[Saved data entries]
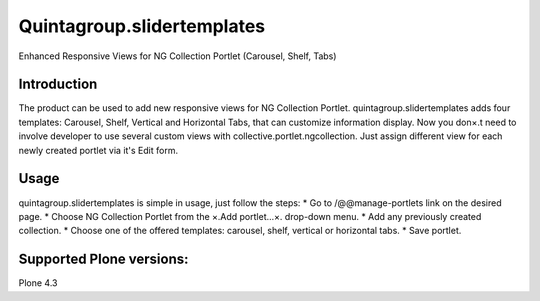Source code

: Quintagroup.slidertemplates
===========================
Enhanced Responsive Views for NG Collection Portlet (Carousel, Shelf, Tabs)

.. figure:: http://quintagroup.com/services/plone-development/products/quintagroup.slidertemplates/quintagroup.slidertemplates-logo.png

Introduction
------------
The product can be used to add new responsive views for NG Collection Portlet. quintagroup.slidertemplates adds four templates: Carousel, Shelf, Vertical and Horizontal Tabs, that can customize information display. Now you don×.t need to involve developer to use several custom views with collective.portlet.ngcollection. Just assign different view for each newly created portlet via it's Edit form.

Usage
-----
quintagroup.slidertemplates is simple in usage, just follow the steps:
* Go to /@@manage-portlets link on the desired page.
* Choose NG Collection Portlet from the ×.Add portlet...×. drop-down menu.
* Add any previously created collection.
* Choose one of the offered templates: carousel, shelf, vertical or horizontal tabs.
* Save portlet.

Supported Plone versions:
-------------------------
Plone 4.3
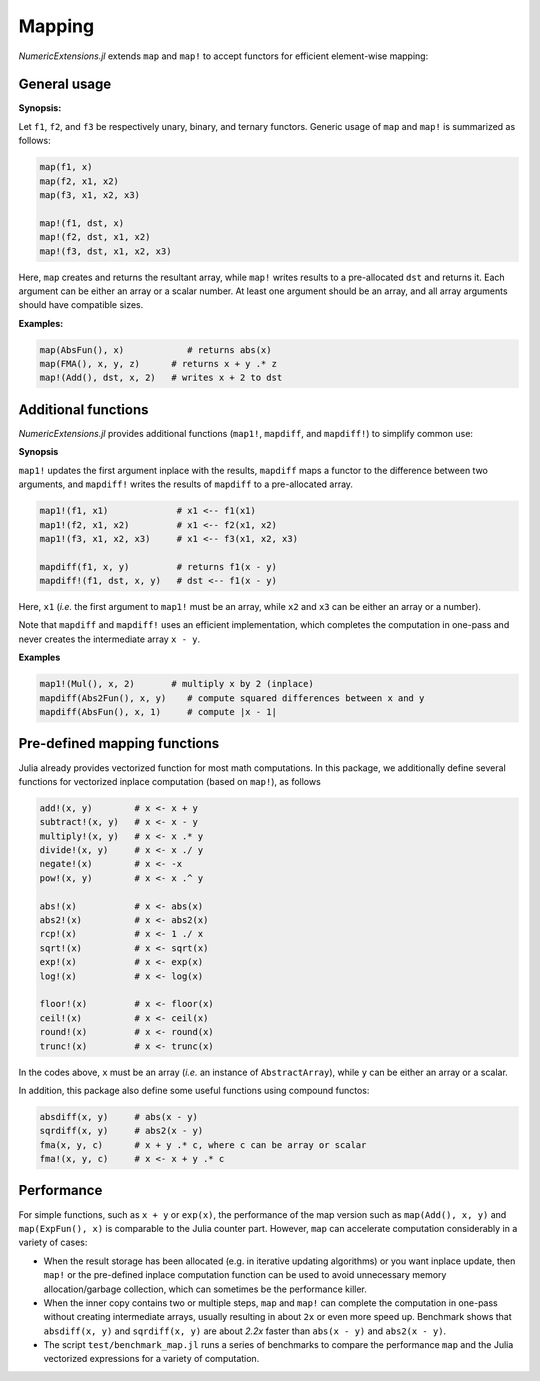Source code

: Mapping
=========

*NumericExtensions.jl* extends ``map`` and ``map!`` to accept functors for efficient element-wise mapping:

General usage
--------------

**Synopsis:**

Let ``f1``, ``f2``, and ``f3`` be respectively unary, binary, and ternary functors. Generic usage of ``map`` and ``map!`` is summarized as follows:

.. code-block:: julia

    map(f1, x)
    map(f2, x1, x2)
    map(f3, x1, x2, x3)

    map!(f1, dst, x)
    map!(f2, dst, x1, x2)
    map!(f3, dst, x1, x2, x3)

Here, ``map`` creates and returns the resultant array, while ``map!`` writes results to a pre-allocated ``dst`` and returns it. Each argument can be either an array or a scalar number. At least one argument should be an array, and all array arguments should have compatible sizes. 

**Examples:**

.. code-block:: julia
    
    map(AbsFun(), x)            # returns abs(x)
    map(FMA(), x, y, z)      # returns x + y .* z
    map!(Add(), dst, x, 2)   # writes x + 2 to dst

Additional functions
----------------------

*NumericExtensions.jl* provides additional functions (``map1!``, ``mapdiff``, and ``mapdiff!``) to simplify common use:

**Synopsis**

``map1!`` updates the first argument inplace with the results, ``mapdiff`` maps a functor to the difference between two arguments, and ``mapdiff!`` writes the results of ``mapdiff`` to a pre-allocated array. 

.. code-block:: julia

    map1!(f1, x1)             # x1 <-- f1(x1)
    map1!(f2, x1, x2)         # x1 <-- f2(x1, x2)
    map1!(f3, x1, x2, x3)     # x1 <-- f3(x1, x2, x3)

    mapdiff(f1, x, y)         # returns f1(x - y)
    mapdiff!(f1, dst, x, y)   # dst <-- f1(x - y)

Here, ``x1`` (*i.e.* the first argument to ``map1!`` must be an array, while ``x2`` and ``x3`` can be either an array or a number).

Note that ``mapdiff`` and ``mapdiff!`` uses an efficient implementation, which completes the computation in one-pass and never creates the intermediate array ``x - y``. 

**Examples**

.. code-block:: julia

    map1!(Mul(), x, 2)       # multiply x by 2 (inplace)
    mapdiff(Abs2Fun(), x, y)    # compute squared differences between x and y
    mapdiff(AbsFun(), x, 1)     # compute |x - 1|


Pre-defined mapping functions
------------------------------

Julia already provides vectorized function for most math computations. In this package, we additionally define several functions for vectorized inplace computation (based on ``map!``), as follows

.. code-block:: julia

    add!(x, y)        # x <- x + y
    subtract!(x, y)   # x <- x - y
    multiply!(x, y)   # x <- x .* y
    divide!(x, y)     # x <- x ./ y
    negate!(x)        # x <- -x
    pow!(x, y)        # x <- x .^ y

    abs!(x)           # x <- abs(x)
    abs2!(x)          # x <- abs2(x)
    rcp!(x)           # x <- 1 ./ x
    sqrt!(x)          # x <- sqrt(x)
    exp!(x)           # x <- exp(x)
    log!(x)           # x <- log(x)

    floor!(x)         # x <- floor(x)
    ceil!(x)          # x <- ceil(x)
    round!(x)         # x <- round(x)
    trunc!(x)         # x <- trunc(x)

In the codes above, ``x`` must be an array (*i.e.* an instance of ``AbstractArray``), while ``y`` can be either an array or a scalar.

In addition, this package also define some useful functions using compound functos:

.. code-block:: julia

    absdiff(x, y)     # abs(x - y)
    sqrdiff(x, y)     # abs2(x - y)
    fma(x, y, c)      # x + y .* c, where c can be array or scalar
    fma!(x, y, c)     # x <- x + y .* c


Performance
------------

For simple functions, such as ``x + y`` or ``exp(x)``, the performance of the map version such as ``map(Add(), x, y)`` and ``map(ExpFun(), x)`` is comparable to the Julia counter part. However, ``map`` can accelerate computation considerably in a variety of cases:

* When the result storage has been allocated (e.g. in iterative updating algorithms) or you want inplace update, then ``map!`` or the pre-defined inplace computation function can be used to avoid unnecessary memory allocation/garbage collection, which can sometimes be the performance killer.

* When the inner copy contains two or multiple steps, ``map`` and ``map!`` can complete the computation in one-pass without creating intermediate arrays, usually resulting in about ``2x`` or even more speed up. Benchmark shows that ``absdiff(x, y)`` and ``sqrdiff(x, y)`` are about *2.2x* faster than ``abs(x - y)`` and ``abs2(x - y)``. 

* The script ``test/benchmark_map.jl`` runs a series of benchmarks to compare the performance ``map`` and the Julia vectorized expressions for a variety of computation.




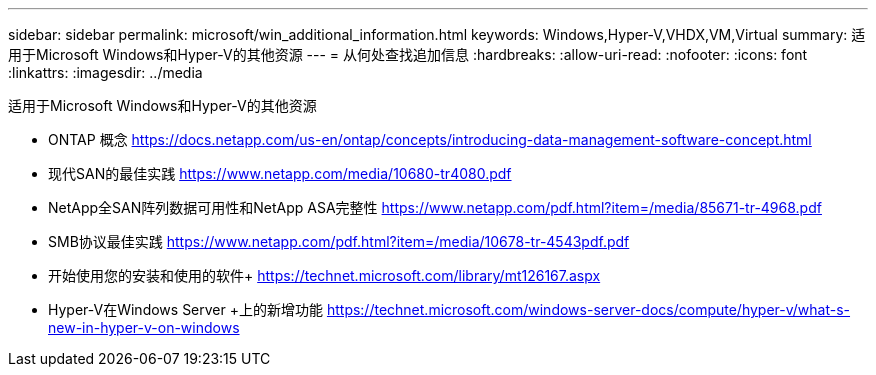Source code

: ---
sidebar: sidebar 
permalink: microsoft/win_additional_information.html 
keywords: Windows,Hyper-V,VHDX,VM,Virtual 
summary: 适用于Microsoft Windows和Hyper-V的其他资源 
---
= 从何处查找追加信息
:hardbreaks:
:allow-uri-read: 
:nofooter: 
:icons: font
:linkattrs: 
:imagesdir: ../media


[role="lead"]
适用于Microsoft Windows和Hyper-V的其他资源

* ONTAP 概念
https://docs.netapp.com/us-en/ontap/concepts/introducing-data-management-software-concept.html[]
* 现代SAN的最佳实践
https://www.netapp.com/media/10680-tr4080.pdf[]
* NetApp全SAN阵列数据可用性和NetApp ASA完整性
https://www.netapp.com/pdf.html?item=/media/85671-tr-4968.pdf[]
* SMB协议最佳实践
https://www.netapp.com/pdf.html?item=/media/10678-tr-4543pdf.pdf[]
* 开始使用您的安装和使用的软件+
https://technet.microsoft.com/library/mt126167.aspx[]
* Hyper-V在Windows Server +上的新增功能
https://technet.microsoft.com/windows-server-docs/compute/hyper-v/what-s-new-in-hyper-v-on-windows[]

• [Directions for this task]: Above are the records; repeat them exactly, omitting every picture.

• [Written reply]:
Source code

: Quintagroup.slidertemplates
===========================
Enhanced Responsive Views for NG Collection Portlet (Carousel, Shelf, Tabs)

.. figure:: http://quintagroup.com/services/plone-development/products/quintagroup.slidertemplates/quintagroup.slidertemplates-logo.png

Introduction
------------
The product can be used to add new responsive views for NG Collection Portlet. quintagroup.slidertemplates adds four templates: Carousel, Shelf, Vertical and Horizontal Tabs, that can customize information display. Now you don×.t need to involve developer to use several custom views with collective.portlet.ngcollection. Just assign different view for each newly created portlet via it's Edit form.

Usage
-----
quintagroup.slidertemplates is simple in usage, just follow the steps:
* Go to /@@manage-portlets link on the desired page.
* Choose NG Collection Portlet from the ×.Add portlet...×. drop-down menu.
* Add any previously created collection.
* Choose one of the offered templates: carousel, shelf, vertical or horizontal tabs.
* Save portlet.

Supported Plone versions:
-------------------------
Plone 4.3
Source code

: Mapping
=========

*NumericExtensions.jl* extends ``map`` and ``map!`` to accept functors for efficient element-wise mapping:

General usage
--------------

**Synopsis:**

Let ``f1``, ``f2``, and ``f3`` be respectively unary, binary, and ternary functors. Generic usage of ``map`` and ``map!`` is summarized as follows:

.. code-block:: julia

    map(f1, x)
    map(f2, x1, x2)
    map(f3, x1, x2, x3)

    map!(f1, dst, x)
    map!(f2, dst, x1, x2)
    map!(f3, dst, x1, x2, x3)

Here, ``map`` creates and returns the resultant array, while ``map!`` writes results to a pre-allocated ``dst`` and returns it. Each argument can be either an array or a scalar number. At least one argument should be an array, and all array arguments should have compatible sizes. 

**Examples:**

.. code-block:: julia
    
    map(AbsFun(), x)            # returns abs(x)
    map(FMA(), x, y, z)      # returns x + y .* z
    map!(Add(), dst, x, 2)   # writes x + 2 to dst

Additional functions
----------------------

*NumericExtensions.jl* provides additional functions (``map1!``, ``mapdiff``, and ``mapdiff!``) to simplify common use:

**Synopsis**

``map1!`` updates the first argument inplace with the results, ``mapdiff`` maps a functor to the difference between two arguments, and ``mapdiff!`` writes the results of ``mapdiff`` to a pre-allocated array. 

.. code-block:: julia

    map1!(f1, x1)             # x1 <-- f1(x1)
    map1!(f2, x1, x2)         # x1 <-- f2(x1, x2)
    map1!(f3, x1, x2, x3)     # x1 <-- f3(x1, x2, x3)

    mapdiff(f1, x, y)         # returns f1(x - y)
    mapdiff!(f1, dst, x, y)   # dst <-- f1(x - y)

Here, ``x1`` (*i.e.* the first argument to ``map1!`` must be an array, while ``x2`` and ``x3`` can be either an array or a number).

Note that ``mapdiff`` and ``mapdiff!`` uses an efficient implementation, which completes the computation in one-pass and never creates the intermediate array ``x - y``. 

**Examples**

.. code-block:: julia

    map1!(Mul(), x, 2)       # multiply x by 2 (inplace)
    mapdiff(Abs2Fun(), x, y)    # compute squared differences between x and y
    mapdiff(AbsFun(), x, 1)     # compute |x - 1|


Pre-defined mapping functions
------------------------------

Julia already provides vectorized function for most math computations. In this package, we additionally define several functions for vectorized inplace computation (based on ``map!``), as follows

.. code-block:: julia

    add!(x, y)        # x <- x + y
    subtract!(x, y)   # x <- x - y
    multiply!(x, y)   # x <- x .* y
    divide!(x, y)     # x <- x ./ y
    negate!(x)        # x <- -x
    pow!(x, y)        # x <- x .^ y

    abs!(x)           # x <- abs(x)
    abs2!(x)          # x <- abs2(x)
    rcp!(x)           # x <- 1 ./ x
    sqrt!(x)          # x <- sqrt(x)
    exp!(x)           # x <- exp(x)
    log!(x)           # x <- log(x)

    floor!(x)         # x <- floor(x)
    ceil!(x)          # x <- ceil(x)
    round!(x)         # x <- round(x)
    trunc!(x)         # x <- trunc(x)

In the codes above, ``x`` must be an array (*i.e.* an instance of ``AbstractArray``), while ``y`` can be either an array or a scalar.

In addition, this package also define some useful functions using compound functos:

.. code-block:: julia

    absdiff(x, y)     # abs(x - y)
    sqrdiff(x, y)     # abs2(x - y)
    fma(x, y, c)      # x + y .* c, where c can be array or scalar
    fma!(x, y, c)     # x <- x + y .* c


Performance
------------

For simple functions, such as ``x + y`` or ``exp(x)``, the performance of the map version such as ``map(Add(), x, y)`` and ``map(ExpFun(), x)`` is comparable to the Julia counter part. However, ``map`` can accelerate computation considerably in a variety of cases:

* When the result storage has been allocated (e.g. in iterative updating algorithms) or you want inplace update, then ``map!`` or the pre-defined inplace computation function can be used to avoid unnecessary memory allocation/garbage collection, which can sometimes be the performance killer.

* When the inner copy contains two or multiple steps, ``map`` and ``map!`` can complete the computation in one-pass without creating intermediate arrays, usually resulting in about ``2x`` or even more speed up. Benchmark shows that ``absdiff(x, y)`` and ``sqrdiff(x, y)`` are about *2.2x* faster than ``abs(x - y)`` and ``abs2(x - y)``. 

* The script ``test/benchmark_map.jl`` runs a series of benchmarks to compare the performance ``map`` and the Julia vectorized expressions for a variety of computation.




Source code

: ---
sidebar: sidebar 
permalink: microsoft/win_additional_information.html 
keywords: Windows,Hyper-V,VHDX,VM,Virtual 
summary: 适用于Microsoft Windows和Hyper-V的其他资源 
---
= 从何处查找追加信息
:hardbreaks:
:allow-uri-read: 
:nofooter: 
:icons: font
:linkattrs: 
:imagesdir: ../media


[role="lead"]
适用于Microsoft Windows和Hyper-V的其他资源

* ONTAP 概念
https://docs.netapp.com/us-en/ontap/concepts/introducing-data-management-software-concept.html[]
* 现代SAN的最佳实践
https://www.netapp.com/media/10680-tr4080.pdf[]
* NetApp全SAN阵列数据可用性和NetApp ASA完整性
https://www.netapp.com/pdf.html?item=/media/85671-tr-4968.pdf[]
* SMB协议最佳实践
https://www.netapp.com/pdf.html?item=/media/10678-tr-4543pdf.pdf[]
* 开始使用您的安装和使用的软件+
https://technet.microsoft.com/library/mt126167.aspx[]
* Hyper-V在Windows Server +上的新增功能
https://technet.microsoft.com/windows-server-docs/compute/hyper-v/what-s-new-in-hyper-v-on-windows[]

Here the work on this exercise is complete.